RMD Issues: Calculating a Term Certain Annuity; Absence of a Benefit Election

By Lauren Okum • May 17, 2016 • 0 Comments
Oh, the pesky RMD! Rather than delving into the basic rules, I’d like to discuss some controversial issues that have recently been brought to my attention.

Calculating a Term Certain Annuity

Recently, there was a long discussion on the ACOPA listserv about how to calculate the RMD for a traditional defined benefit plan. The normal form of payment is a single life annuity, and the elected form of payment is a 25-year term certain annuity. 

§1.417(e)-1(d)(1) specifies a minimum benefit amount for distribution forms that are subject to Internal Revenue Code §417(e)(3).
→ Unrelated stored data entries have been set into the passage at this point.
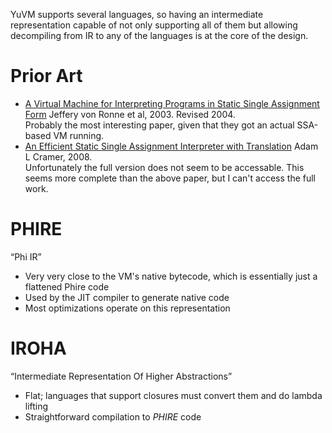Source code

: YuVM supports several languages, so having an intermediate representation
capable of not only supporting all of them but allowing decompiling from IR to
any of the languages is at the core of the design.

* Prior Art
- [[http://www.cs.utsa.edu/~vonronne/pubs/ics-tr-03-19.pdf][A Virtual Machine for Interpreting Programs in Static Single Assignment Form]]
  Jeffery von Ronne et al, 2003. Revised 2004. \\
  Probably the most interesting paper, given that they got an actual SSA-based
  VM running.
- [[https://books.google.com/books?id=oy8uReZwiAAC&printsec=frontcover#v=onepage&q&f=false][An Efficient Static Single Assignment Interpreter with Translation]]
  Adam L Cramer, 2008. \\
  Unfortunately the full version does not seem to be accessable. This seems more
  complete than the above paper, but I can't access the full work.

* PHIRE
“Phi IR”

- Very very close to the VM's native bytecode, which is essentially just a
  flattened Phire code
- Used by the JIT compiler to generate native code
- Most optimizations operate on this representation

* IROHA
“Intermediate Representation Of Higher Abstractions”

- Flat; languages that support closures must convert them and do lambda lifting
- Straightforward compilation to [[PHIRE][PHIRE]] code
In particular, it states:

A defined benefit plan must provide that the present value of any accrued benefit and the amount ... of any distribution, including a single sum, must not be less than the amount calculated using the applicable interest rate ... and the applicable mortality table ... The present value of any optional form of benefit cannot be less than the present value of the normal retirement benefit determined in accordance with the preceding sentence.

Since installment forms of payment without life contingencies (such as a 25-year term certain annuity) are subject to §417(e)(3), the minimum amount must be calculated using §417(e) assumptions.

It’s best to illustrate the issue using an example: A participant is age 71 and has a single life annuity benefit of $10,000 per month.

  • The plan’s definition of actuarial equivalence is 5% interest and the 1994 Group Annuity Reserving mortality table. Using plan assumptions, the annual 25-year term certain annuity is $10,000 * 119.23137 / 14.79864 = $80,569. 
  • The §417(e) assumptions are segment rates of 1.82%, 4.12%, and 5.01% and the 2016 Applicable Mortality Table for §417(e). Using 417(e) assumptions, the annual 25-year term certain annuity is $10,000 * 132.96675 / 15.91559 = $83,545. 
  • The participant should receive the larger of the two, or $83,545.
There is another camp that believes only the lump sum value of the single life annuity is subject to §417(e). In the example above, the lump sum payable is determined using §417(e) assumptions, $10,000 * 132.96675 = $1,329,668. The 25-year term certain annuity is then determined using plan assumptions, $1,329,668 / 14.79864 = $89,951. I do not believe this "mix-and-match" methodology is correct.

Absence of a Benefit Election

When entering pay status as a result of an RMD, a participant may elect any of the optional forms available under the plan. In absence of an election, the plan should automatically pay the Qualified Joint and Survivor Annuity (QJSA) defined in the plan.

There is some controversy regarding the death benefit when an active participant commences RMDs without an election and subsequently dies prior to actual retirement. Consider the following:

  • RMD payments must comply with the Minimum Distribution Incidental Benefit (MDIB) requirements under §401(a)(9)(G). “Incidental benefits” are those benefits which are not really retirement benefits but are benefits that are ancillary to the plan. The primary purpose of the MDIB requirements is to ensure that the participant, not the beneficiary, is expected to receive most of the retirement benefit. Forms that generally meet the MDIB rules include a single life annuity, a joint and survivor annuity, a term certain annuity or certain and life annuity (subject to limits on the length of the term), and a lump sum settlement. A life annuity with the death benefit equal to the present value of the remaining payments does not satisfy the MDIB requirements.
  • §1.401(a)(9)-6, A-13(b) allows participants and beneficiaries to change the form of future payments in certain circumstances, including actual retirement. §1.401(a)(9)-6, A-14(a)(5) permits annuity payments to increase “to allow a beneficiary to convert the survivor portion of a joint and survivor annuity in to a lump sum upon the employee's death.” It does not permit the conversion of a beneficiary’s annuity other than upon the employee’s death. The resulting lump sum is the present value of the single life annuity payable to the surviving spouse for the remainder of his or her lifetime. Note that Notice 2015-49 indicates that the Treasury and IRS intend to amend the final regulations so that plans may not allow an annuity form of payment to be converted into a lump sum payment or other accelerated form of distribution.
Without an election, an unmarried participant will begin payments in the form of a single life annuity, and a married participant will begin payments in the form of a joint and survivor annuity defined in the plan. The fact that the benefit commenced by default rather than by an active election does not change the treatment of the participant's status. He or she should be treated as retired with an irrevocable form of payment until the participant and/or plan meets one of the criteria under §1.401(a)(9)-6, A-13(b). Therefore, the pre-retirement death benefit is not preserved; the death benefit is simply determined by the form of payment. 

There is another school of thought that views “pre-retirement” as pre-termination of employment. Their thinking is that an active participant in payment status should be entitled to a pre-retirement death benefit, regardless of the form of payment. I do not see any statutory basis for this rationale.

Regardless of your position, pay attention to the plan document and consider the ramifications of retroactive problems when future regulations are released.